> [Available data]:
= = = =
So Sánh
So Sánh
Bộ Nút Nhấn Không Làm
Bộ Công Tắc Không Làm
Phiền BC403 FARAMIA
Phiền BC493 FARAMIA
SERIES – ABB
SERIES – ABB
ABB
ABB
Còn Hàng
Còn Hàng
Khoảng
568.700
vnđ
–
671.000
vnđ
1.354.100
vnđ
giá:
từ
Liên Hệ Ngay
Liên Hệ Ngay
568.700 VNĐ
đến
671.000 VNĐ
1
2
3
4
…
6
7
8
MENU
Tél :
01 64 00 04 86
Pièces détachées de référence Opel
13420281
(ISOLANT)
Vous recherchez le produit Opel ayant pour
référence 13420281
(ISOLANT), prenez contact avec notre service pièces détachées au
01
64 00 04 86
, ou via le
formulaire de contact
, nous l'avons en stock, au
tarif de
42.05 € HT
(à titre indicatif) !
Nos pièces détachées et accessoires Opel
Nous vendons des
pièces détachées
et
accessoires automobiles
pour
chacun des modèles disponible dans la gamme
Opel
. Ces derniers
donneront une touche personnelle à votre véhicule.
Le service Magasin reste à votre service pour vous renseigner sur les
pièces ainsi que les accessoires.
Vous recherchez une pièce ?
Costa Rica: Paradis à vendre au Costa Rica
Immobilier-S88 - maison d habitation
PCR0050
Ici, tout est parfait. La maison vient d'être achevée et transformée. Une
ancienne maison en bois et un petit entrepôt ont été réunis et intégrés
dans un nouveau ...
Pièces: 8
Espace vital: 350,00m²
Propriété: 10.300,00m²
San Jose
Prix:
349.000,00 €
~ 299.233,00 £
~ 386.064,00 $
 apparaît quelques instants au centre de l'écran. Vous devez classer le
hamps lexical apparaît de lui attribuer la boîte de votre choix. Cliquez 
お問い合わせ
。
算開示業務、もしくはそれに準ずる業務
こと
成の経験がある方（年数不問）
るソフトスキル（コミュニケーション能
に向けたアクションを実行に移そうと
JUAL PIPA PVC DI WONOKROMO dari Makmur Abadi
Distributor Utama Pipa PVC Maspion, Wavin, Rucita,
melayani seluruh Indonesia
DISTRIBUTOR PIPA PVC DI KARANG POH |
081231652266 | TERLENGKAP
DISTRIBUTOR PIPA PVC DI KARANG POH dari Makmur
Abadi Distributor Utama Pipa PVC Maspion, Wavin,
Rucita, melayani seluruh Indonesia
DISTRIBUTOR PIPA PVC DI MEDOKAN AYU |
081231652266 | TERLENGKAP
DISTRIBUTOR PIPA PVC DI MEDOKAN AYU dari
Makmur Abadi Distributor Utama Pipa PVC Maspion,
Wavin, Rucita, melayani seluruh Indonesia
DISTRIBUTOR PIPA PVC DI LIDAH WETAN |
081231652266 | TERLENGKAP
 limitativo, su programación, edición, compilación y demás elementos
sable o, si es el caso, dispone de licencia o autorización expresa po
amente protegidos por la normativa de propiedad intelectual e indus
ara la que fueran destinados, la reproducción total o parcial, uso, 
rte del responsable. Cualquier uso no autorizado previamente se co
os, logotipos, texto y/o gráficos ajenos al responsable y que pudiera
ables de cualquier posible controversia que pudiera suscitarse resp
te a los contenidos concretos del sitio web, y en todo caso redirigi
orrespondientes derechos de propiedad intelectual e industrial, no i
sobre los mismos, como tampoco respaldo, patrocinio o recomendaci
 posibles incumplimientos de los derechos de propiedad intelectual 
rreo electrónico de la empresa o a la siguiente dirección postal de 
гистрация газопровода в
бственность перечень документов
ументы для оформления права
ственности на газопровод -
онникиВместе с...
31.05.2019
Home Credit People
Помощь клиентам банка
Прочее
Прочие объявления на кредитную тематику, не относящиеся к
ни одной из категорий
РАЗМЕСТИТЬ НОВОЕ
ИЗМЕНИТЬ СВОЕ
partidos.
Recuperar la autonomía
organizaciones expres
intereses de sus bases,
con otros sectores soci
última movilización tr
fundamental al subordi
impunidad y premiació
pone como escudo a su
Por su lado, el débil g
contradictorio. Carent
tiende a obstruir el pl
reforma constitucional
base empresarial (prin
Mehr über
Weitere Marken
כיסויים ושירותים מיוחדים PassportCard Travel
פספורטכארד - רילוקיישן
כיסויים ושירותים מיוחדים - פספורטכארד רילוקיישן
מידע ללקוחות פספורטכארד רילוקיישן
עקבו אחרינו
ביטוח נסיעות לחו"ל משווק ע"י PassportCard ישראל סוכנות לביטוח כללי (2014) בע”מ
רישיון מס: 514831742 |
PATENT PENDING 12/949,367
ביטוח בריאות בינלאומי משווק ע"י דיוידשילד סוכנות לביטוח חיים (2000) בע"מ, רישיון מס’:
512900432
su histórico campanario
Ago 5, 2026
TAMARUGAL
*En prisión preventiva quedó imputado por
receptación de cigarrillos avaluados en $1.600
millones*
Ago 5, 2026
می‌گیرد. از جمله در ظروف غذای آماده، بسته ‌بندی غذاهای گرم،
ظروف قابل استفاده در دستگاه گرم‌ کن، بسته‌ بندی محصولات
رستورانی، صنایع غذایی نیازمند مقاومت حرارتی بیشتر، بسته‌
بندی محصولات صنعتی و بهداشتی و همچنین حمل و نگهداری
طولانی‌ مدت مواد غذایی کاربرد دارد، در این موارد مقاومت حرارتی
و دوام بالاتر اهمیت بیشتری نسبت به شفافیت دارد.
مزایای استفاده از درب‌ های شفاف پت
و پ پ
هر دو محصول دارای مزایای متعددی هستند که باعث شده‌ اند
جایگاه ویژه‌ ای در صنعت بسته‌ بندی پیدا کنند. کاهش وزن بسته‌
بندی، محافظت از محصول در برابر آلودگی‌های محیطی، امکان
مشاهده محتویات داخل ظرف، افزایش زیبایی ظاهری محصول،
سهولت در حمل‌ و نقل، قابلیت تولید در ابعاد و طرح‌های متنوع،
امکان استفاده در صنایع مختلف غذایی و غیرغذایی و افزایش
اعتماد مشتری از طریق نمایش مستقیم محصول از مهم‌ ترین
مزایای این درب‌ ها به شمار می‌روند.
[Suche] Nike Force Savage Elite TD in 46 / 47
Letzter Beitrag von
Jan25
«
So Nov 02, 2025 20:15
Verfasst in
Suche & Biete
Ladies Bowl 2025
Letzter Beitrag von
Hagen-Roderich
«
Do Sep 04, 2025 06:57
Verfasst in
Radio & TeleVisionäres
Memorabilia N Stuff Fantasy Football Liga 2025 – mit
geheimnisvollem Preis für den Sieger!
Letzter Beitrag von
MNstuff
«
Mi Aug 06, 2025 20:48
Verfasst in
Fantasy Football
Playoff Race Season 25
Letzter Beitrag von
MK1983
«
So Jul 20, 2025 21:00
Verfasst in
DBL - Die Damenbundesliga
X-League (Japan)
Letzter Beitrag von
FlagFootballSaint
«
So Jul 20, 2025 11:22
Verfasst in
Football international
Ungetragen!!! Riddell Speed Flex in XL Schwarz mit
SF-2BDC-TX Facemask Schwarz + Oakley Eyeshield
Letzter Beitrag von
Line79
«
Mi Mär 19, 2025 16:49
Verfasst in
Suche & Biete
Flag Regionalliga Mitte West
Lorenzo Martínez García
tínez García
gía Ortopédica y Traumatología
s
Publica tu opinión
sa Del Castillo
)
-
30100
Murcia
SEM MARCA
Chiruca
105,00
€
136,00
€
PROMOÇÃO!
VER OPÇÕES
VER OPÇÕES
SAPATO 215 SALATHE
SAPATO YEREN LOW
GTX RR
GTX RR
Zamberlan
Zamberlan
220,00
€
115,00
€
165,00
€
= = = =
> [Activity]: Search the data for the string "MEDOKAN" and copy each line where it appears.

> [Task response]:
DISTRIBUTOR PIPA PVC DI MEDOKAN AYU |
DISTRIBUTOR PIPA PVC DI MEDOKAN AYU dari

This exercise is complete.